Many of these smaller brands will make explicit the real world benefits they aim to provide and the difference they are trying to make. It’s up to us as consumers to make sure that these companies are good to their word and hold them to account through our purchasing power if they are not.
These positive impacts are individual and localized rather than large scale but, when added together, they do make a significant difference to communities at grass-roots level. Additionally, their existence and the support given to them by consumers has another indirect but very crucial positive impact – the knock-on effect of encouraging bigger transnational companies to look at their own practices and shift towards a more ethical approach.
The growth of fair trade, ethical consumerism and public campaigning around these issues has been closely followed by a trend in greater CSR among the bigger name brands who are keen not to lose market value by being seen as unethical.
There have also been developments in terms of policy with legislation being brought in at national, regional and global level to move towards leveling the playing field and ensuring minimum working and environmental standards.
Again, consumers using their purchasing power to behave ethically can be seen to have had a measurable positive impact. Boycotts and campaigns against big companies using sweatshop labour have helped to bring about positive change, with companies such as Nike being forced to acknowledge the poor labour conditions in their supply chain. This led to Nike changing their practices and forcing factories to adhere to certain minimum standards.
Also in the field of clothing and fashion, the Ethical Consumer Research Association has written about the effectiveness of campaigning and pressuring clothing companies to adopt more ethical methods of production, which has seen real improvements in developing countries in terms of working conditions, ending child and forced labour, wage improvements and ending the use of environmentally damaging toxic chemicals.
So it’s a bit of a self-perpetuating system, really. By buying social goods we not only strengthen the position of socially-minded producers and do social good ourselves – directly improving the lives of poorer communities and helping to protect the environment – but we also help indirectly influence things by encouraging larger companies and indeed governments and supranational institutions to think and behave differently, which in turn will influence more people to shop more ethically.
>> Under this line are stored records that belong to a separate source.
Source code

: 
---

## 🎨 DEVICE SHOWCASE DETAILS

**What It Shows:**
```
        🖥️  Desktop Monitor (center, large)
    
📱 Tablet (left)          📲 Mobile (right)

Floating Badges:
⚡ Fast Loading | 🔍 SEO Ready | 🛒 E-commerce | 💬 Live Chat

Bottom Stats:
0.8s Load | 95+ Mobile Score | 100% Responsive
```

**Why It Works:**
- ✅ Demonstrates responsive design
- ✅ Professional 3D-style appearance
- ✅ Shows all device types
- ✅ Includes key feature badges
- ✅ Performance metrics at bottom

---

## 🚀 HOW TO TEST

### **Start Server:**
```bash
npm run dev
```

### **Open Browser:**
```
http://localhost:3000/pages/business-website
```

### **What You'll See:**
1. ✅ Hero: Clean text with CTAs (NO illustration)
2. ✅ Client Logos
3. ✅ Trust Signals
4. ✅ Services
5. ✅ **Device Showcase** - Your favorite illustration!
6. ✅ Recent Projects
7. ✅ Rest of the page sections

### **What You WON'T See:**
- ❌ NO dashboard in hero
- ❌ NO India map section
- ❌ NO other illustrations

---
So yes, despite there being some detractors and the fact that still not enough people are on board with the cause, buying social good products does have a demonstrable positive impact, both directly and indirectly. Many of the critics and naysayers do have a point in that ethical consumerism isn’t gonna save the world or transform society in and on itself (or if it does, it will take far too long to do so!). There does need to be emphasis also on wider structural change and better attempts to tackle the global economic inequalities that continue to exist, along with the associated problems that the system brings.
Consumers also need to remember their negative purchasing power as well as their positive purchasing power. If a brand is not behaving to an acceptable standard, boycott it or join/start a campaign to try and force it to change its behavior!
But buying more ethically is a start. It’s a move in the right direction. If enough people did it more regularly, we might see that the change is more noticeable and radical than we expected. So it’s worth doing the little bit of research, spending that fraction of time reading product labels. It’s time to realize the power we have as consumers to make a difference.